Kampala, Uganda | AFP | Grace MATSIKO |
In an era when dictator Idi Amin would interrupt football training to offer advice and bundles of cash, Uganda made it all the way to the 1978 Africa Cup of Nations’ final.
However in the nearly 40 years that followed that surprise success, the “Cranes” — named after the national bird — never again soared to such dizzy heights.
The current squad, the first to qualify for the tournament since, is hoping to change that in Gabon where the 2017 Africa Cup of Nations takes place from January 14 to February 5.
The players, like most of their supporters, are too young to remember the glory days of Uganda’s last appearance.
“Times were different then. There was full government support for sports. We got everything we wanted,” said Jimmy Kirunda who captained the 1978 team during Amin’s reign.
The towering dictator ruled from 1971-1979 and, when he was not committing widespread abuses, issuing eccentric dictates or sending bizarre missives to world leaders, was an eager sportsman and fan who opened the government purse to the country’s stars.
“He often came to us during training sessions to morale boost us, especially before games against outside teams from Tanzania or Zambia, countries he considered his enemies,” said then-defender Tom Lwanga.
“He would pull out bundles of US dollars out of his pockets and give us, at times, $200 or $300. At the time it was a lot of money, everyone in the team would rejoice and fight to ensure we don’t disappoint him in return.”
“He would at times show us some tricks to tackle our opponents, that was the passion he had for the team,” said Lwanga.
Known to some as Big Daddy, to others as The Butcher of Uganda, Amin made a point of personally seeing players off to tournaments abroad. (see video bottom about Idi Amin)
– Generosity and fear –
Victories were generously rewarded.
Once, after beating Tanzania, Amin sent his personal plane to fetch the players.
Mike Diku, another former defender who played in the 1978 African Cup team, said that players who were also in the armed forces could expect to be promoted when they performed well.
But there was fear too, especially in defeat, with none of the players knowing how the famously erratic and unpredictable autocrat might react.
“We were also aware that his goodwill couldn’t be abused,” said Lwanga. It was motivation, of sorts. We always put up our best performance.”
The team was also protected from criticism. One journalist was forced into exile after writing articles deemed “demoralising” to the players.

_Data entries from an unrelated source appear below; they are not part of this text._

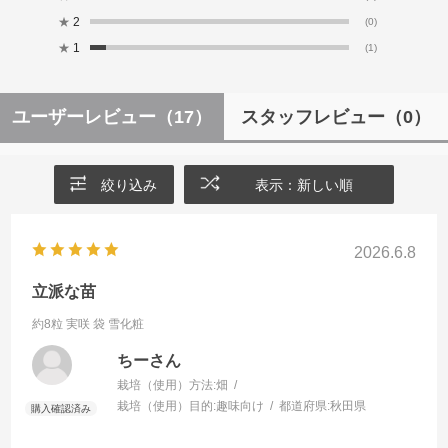
★
2
(0)
★
1
(1)
ユーザーレビュー
（17）
スタッフレビュー
（0）
絞り込み
表示：新しい順
2026.6.8
立派な苗
約8粒 実咲 袋
雪化粧
ちーさん
栽培（使用）方法:
畑
栽培（使用）目的:
趣味向け
都道府県:
秋田県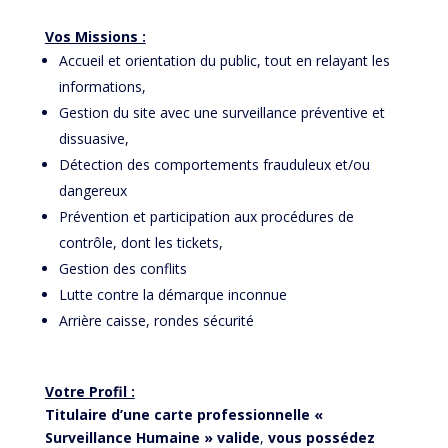
Vos Missions :
Accueil et orientation du public, tout en relayant les
informations,
Gestion du site avec une surveillance préventive et
dissuasive,
Détection des comportements frauduleux et/ou
dangereux
Prévention et participation aux procédures de
contrôle, dont les tickets,
Gestion des conflits
Lutte contre la démarque inconnue
Arrière caisse, rondes sécurité
Votre Profil :
Titulaire d’une carte professionnelle «
Surveillance Humaine » valide
,
vous possédez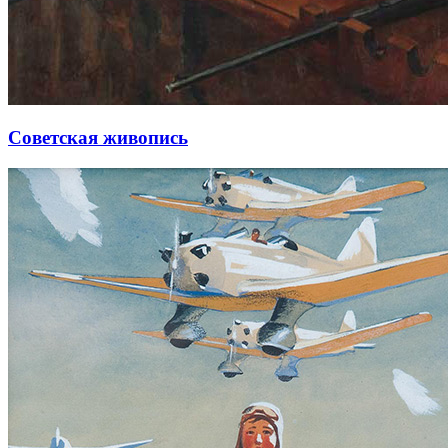
Советская живопись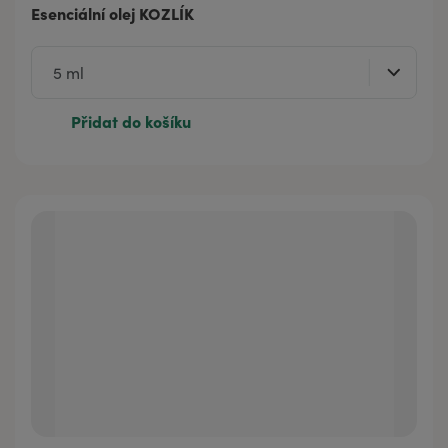
Esenciální olej KOZLÍK
Přidat do košíku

When they arrived in Ghana for the 1978 tournament, they were by far the underdogs.
Despite regularly qualifying for the Africa Cup, Uganda had never made it past the first round and in 1978 drew a tough group that included reigning champions Morocco.
But to everyone’s surprise the Cranes won the game and won over the crowds.
“All our opponents were (former) French colonies,” said Diku who reckons his team’s “English background, plus our attractive short passing game” earned them the support of the home crowd in Ghana, a fellow former British colony.
“This continued to the semi-finals when we met Ghana’s arch-rivals Nigeria.”
The final saw Uganda lose 2-0 to the host Ghana.
– Wilderness years –
After many years in the footballing wilderness, during which quarrels between clubs and the federation stymied the national team, Uganda is on the up: the Cranes were named National Team of the Year at this month’s Confederation of African Football (CAF) awards in Abuja, Nigeria, while goalkeeper Denis Onyango was named Player of the Year (Africa-based).
Observers attribute the team’s renewal to talented individuals like Onyango, the skills of Serbian manager Milutin Sredojevic and a modest injection of government cash.
That financial support allowed Uganda to travel to play warm-up matches against other national sides rather than local clubs.
But drawn against established giants Ghana, Egypt and Mali, minnow Uganda still has much to prove in its group games.
Most of the 23 squad members play most of their football in the anonymity of second-division competitions and they are counting on the Cup of Nations to show-off their skills and win better contracts.
That is a dream never realised by the players of 1978.